Saved entries
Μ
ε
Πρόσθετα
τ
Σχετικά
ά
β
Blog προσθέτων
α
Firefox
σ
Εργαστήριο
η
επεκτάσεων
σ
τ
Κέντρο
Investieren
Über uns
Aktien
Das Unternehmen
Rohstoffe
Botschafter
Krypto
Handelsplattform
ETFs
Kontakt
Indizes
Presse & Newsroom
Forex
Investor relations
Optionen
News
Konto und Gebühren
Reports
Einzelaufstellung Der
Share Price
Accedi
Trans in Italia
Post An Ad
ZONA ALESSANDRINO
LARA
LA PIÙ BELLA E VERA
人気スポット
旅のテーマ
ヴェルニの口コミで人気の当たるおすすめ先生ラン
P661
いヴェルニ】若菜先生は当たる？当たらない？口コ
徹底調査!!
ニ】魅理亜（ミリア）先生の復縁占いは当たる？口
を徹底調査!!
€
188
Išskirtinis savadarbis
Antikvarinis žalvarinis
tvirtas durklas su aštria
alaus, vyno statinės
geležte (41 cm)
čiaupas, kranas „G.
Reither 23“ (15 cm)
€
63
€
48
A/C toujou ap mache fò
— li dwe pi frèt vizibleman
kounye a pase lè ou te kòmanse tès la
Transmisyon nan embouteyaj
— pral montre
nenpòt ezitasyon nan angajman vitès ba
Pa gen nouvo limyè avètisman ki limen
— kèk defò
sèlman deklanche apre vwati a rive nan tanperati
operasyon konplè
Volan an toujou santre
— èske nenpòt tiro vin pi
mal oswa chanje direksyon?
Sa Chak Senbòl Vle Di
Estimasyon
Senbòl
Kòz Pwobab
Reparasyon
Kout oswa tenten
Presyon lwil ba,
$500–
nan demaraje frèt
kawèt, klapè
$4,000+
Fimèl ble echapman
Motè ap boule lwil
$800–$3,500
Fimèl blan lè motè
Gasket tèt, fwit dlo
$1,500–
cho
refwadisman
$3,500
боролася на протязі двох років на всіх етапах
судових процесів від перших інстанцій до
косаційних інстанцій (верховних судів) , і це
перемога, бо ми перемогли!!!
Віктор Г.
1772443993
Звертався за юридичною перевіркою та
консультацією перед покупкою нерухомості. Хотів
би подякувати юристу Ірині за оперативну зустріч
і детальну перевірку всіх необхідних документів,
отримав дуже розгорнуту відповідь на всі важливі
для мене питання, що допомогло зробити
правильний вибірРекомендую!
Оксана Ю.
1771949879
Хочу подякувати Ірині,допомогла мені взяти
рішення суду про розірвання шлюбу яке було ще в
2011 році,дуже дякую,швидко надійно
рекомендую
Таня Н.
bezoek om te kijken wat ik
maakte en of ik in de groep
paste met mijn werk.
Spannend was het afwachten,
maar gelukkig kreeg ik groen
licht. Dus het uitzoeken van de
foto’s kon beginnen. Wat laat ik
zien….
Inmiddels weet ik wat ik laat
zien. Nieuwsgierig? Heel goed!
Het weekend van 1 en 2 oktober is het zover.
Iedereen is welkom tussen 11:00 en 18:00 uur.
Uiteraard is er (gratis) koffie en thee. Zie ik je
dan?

WORK INSTRUCTION: Arrange the lines of the records as a numbered list, starting at the first line of the records and ending at the line that contains "Звертався за юридичною перевіркою та", with both of those lines included. Leave out any blank lines.

SOLUTION TO THIS EXERCISE:
1. Μ
2. ε
3. Πρόσθετα
4. τ
5. Σχετικά
6. ά
7. β
8. Blog προσθέτων
9. α
10. Firefox
11. σ
12. Εργαστήριο
13. η
14. επεκτάσεων
15. σ
16. τ
17. Κέντρο
18. Investieren
19. Über uns
20. Aktien
21. Das Unternehmen
22. Rohstoffe
23. Botschafter
24. Krypto
25. Handelsplattform
26. ETFs
27. Kontakt
28. Indizes
29. Presse & Newsroom
30. Forex
31. Investor relations
32. Optionen
33. News
34. Konto und Gebühren
35. Reports
36. Einzelaufstellung Der
37. Share Price
38. Accedi
39. Trans in Italia
40. Post An Ad
41. ZONA ALESSANDRINO
42. LARA
43. LA PIÙ BELLA E VERA
44. 人気スポット
45. 旅のテーマ
46. ヴェルニの口コミで人気の当たるおすすめ先生ラン
47. P661
48. いヴェルニ】若菜先生は当たる？当たらない？口コ
49. 徹底調査!!
50. ニ】魅理亜（ミリア）先生の復縁占いは当たる？口
51. を徹底調査!!
52. €
53. 188
54. Išskirtinis savadarbis
55. Antikvarinis žalvarinis
56. tvirtas durklas su aštria
57. alaus, vyno statinės
58. geležte (41 cm)
59. čiaupas, kranas „G.
60. Reither 23“ (15 cm)
61. €
62. 63
63. €
64. 48
65. A/C toujou ap mache fò
66. — li dwe pi frèt vizibleman
67. kounye a pase lè ou te kòmanse tès la
68. Transmisyon nan embouteyaj
69. — pral montre
70. nenpòt ezitasyon nan angajman vitès ba
71. Pa gen nouvo limyè avètisman ki limen
72. — kèk defò
73. sèlman deklanche apre vwati a rive nan tanperati
74. operasyon konplè
75. Volan an toujou santre
76. — èske nenpòt tiro vin pi
77. mal oswa chanje direksyon?
78. Sa Chak Senbòl Vle Di
79. Estimasyon
80. Senbòl
81. Kòz Pwobab
82. Reparasyon
83. Kout oswa tenten
84. Presyon lwil ba,
85. $500–
86. nan demaraje frèt
87. kawèt, klapè
88. $4,000+
89. Fimèl ble echapman
90. Motè ap boule lwil
91. $800–$3,500
92. Fimèl blan lè motè
93. Gasket tèt, fwit dlo
94. $1,500–
95. cho
96. refwadisman
97. $3,500
98. боролася на протязі двох років на всіх етапах
99. судових процесів від перших інстанцій до
100. косаційних інстанцій (верховних судів) , і це
101. перемога, бо ми перемогли!!!
102. Віктор Г.
103. 1772443993
104. Звертався за юридичною перевіркою та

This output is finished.